Note that some exchanges support Iceberg orders by themselves while some dont. For the latter types, the brokers (Investment banks) use sophisticated proprietary algorithms and infrastructure to simulate this.

Operational semantics:
Consider this hypothetical case:
  • Iceberg order - total-qty=300 , Disclosed-qty=50
  • Two other pure limit orders O1, O2 - qty=50, price=100
  • One pure limit order O3 - qty=50, price=99.5
Lets say the broker determines that he should break up the Iceberg into 2 "visible" slices of 50 each(V1, V2) and 4 "invisible" slices of 50 each.  (I1,  I2, I3, I4)
Initially, the broker sends first visible slice. This gets queued up on the exchange as per the price/time priority rules. This order is seen to outside world.
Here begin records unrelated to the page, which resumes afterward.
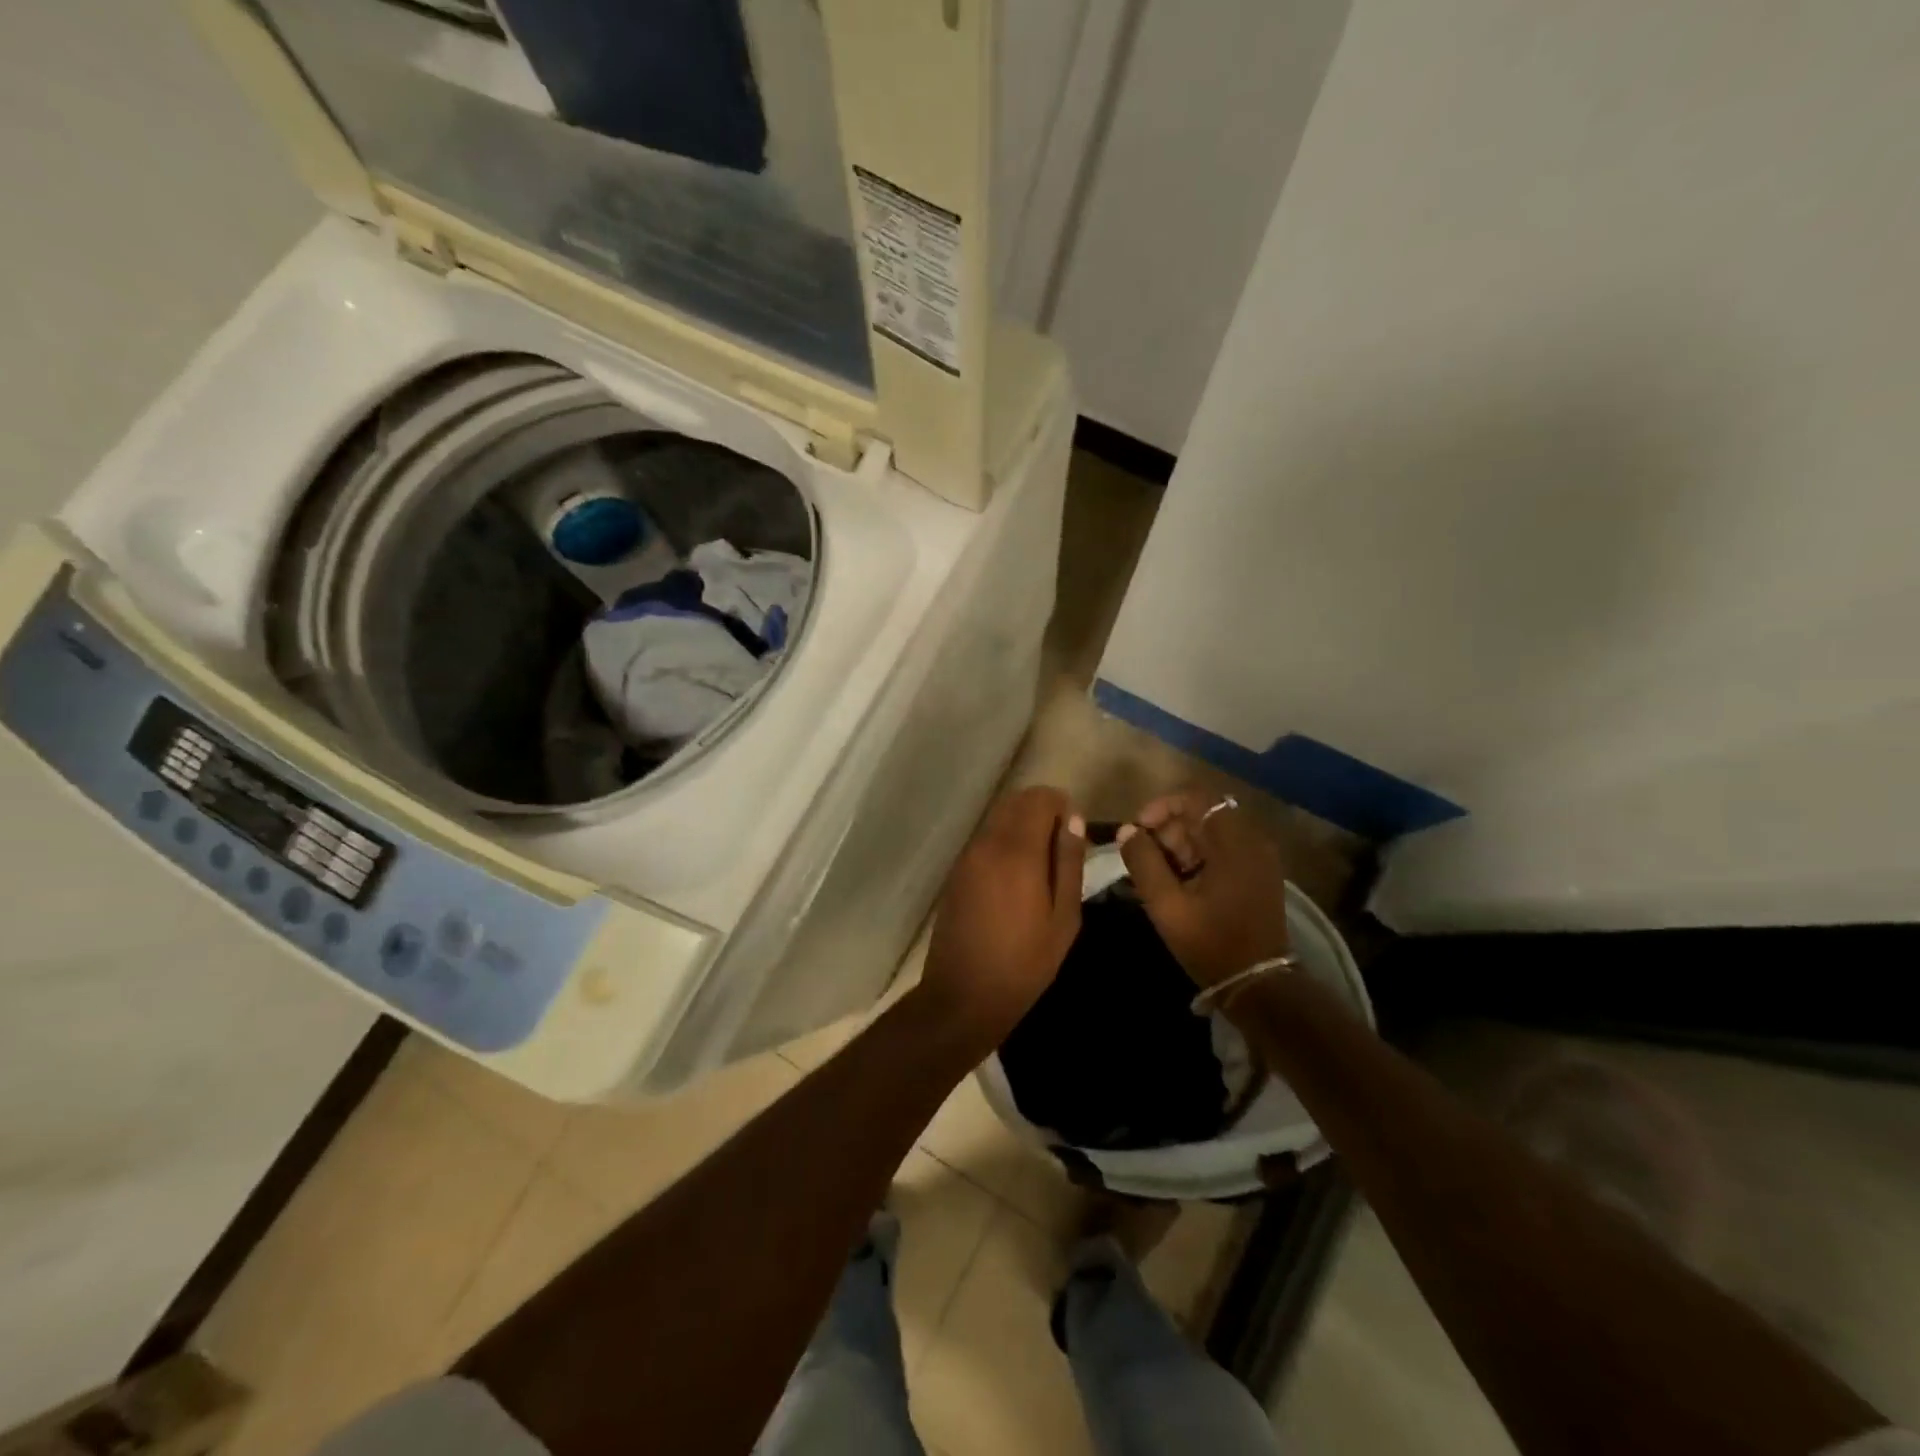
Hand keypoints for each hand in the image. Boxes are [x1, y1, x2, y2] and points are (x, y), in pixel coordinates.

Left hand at [918, 786, 1087, 1048]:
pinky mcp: (956, 872)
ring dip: (1021, 825)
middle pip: (1016, 802)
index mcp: (1017, 851)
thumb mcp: (1063, 918)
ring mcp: (967, 856)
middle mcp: (988, 843)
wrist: (963, 995)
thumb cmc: (1024, 963)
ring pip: (998, 818)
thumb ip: (1068, 863)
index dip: (1061, 806)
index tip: (1074, 833)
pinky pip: (984, 839)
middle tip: (1060, 847)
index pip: (1040, 799)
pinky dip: (1003, 841)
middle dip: (1041, 811)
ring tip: (1040, 865)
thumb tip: (1074, 820)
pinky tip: (1015, 878)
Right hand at [1118, 789, 1291, 988]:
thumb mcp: (1167, 905)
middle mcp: (1252, 841)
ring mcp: (1259, 858)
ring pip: (1210, 833)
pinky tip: (1179, 884)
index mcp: (1234, 843)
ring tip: (1158, 876)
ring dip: (1180, 845)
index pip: (1194, 798)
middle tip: (1145, 860)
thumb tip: (1127, 831)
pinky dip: (1197, 858)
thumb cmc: (1211, 944)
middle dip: (1167, 830)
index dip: (1160, 807)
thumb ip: (1143, 863)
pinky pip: (1222, 850)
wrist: (1259, 986)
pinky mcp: (1258, 874)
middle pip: (1202, 814)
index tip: (1138, 831)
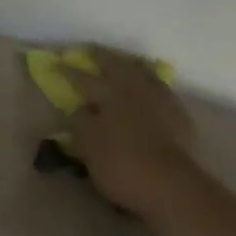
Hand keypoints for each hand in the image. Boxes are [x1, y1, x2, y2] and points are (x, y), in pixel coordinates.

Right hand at [68, 50, 207, 223]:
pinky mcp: (178, 114)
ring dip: (130, 64)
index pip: (84, 79)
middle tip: (91, 50)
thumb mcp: (90, 147)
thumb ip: (81, 123)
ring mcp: (160, 99)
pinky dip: (150, 81)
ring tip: (122, 61)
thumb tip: (78, 107)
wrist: (171, 185)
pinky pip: (160, 88)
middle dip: (102, 57)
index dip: (69, 71)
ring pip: (143, 72)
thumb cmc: (122, 167)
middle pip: (117, 66)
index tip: (57, 62)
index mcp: (110, 95)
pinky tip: (148, 86)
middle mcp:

This new order will then enter below the already existing pure limit orders queued up on the exchange. A new visible order is sent only when the previous one is completely executed.No invisible slice is sent till ALL visible slices get completely executed. Once all visible slices are executed, invisible slices assume positions below the already existing pure limit order of same qty. So in our case, at three discrete time intervals t1 < t2 < t3, we might have a possible scenario as -
                                    t1: V1, O1, O2
                                    t2: O1, O2, V2, O3
                                    t3: O3, I1, I2, I3, I4
(above listing is in decreasing priority from left to right)
Obviously, the client would wish his total order to get executed ASAP. The repeated lessening of priority on each new slice of the iceberg order, may act as an impediment to this. So brokers often try to somehow ensure that new slices do not enter at low priority, by techniques like revising the "Disclosed quantity" and thus amending a previously partially filled visible slice with an increased quantity or something like that. This ensures minimum delay between different slices of the same iceberg order. Note that brokers may also route these slices to different exchanges in order to bring more randomness to the identity of the original iceberg order, to avoid getting tracked down by sniffers.

To summarize..
Icebergs offer - 
  1. Ability to reduce market impact on the prices of the stock.
  2. Control the liquidity in the market.
  3. Convenience to the original client, by not having him to manually slice-and-dice, but instead having a formalised notion of an iceberg order.

Buy side firms and Sell side firms

I have been reading about financial markets for a while, and often encountered this terminology of "buy-side and sell-side firms". Earlier, I was too lazy to know what it really meant and just overlooked it, since it never became a road block to my overall understanding of the actual topic i would be reading :-P Anyways, here it is, finally! (directly lifted from Wiki Answers)

On Wall Street, "buy side" refers to firms that invest money or 'buy' securities and "sell side" refers to the investment banks that provide the buy side firms with products and services such as initial public offerings (IPO's), secondary offerings, trading, research, conferences, etc. The "sell side" firms are 'selling' IPO's and services to the buy side firms.
Examples of buy side firms would be large mutual fund companies like Fidelity or T Rowe Price. Examples of sell side firms would be investment banks like Goldman Sachs, Morgan Stanley, etc.
Most of the large investment banks also have small buy side operations that are run separately from the larger sell side. For example, you can buy a mutual fund from Morgan Stanley or Merrill Lynch, but this isn't where these firms make most of their money.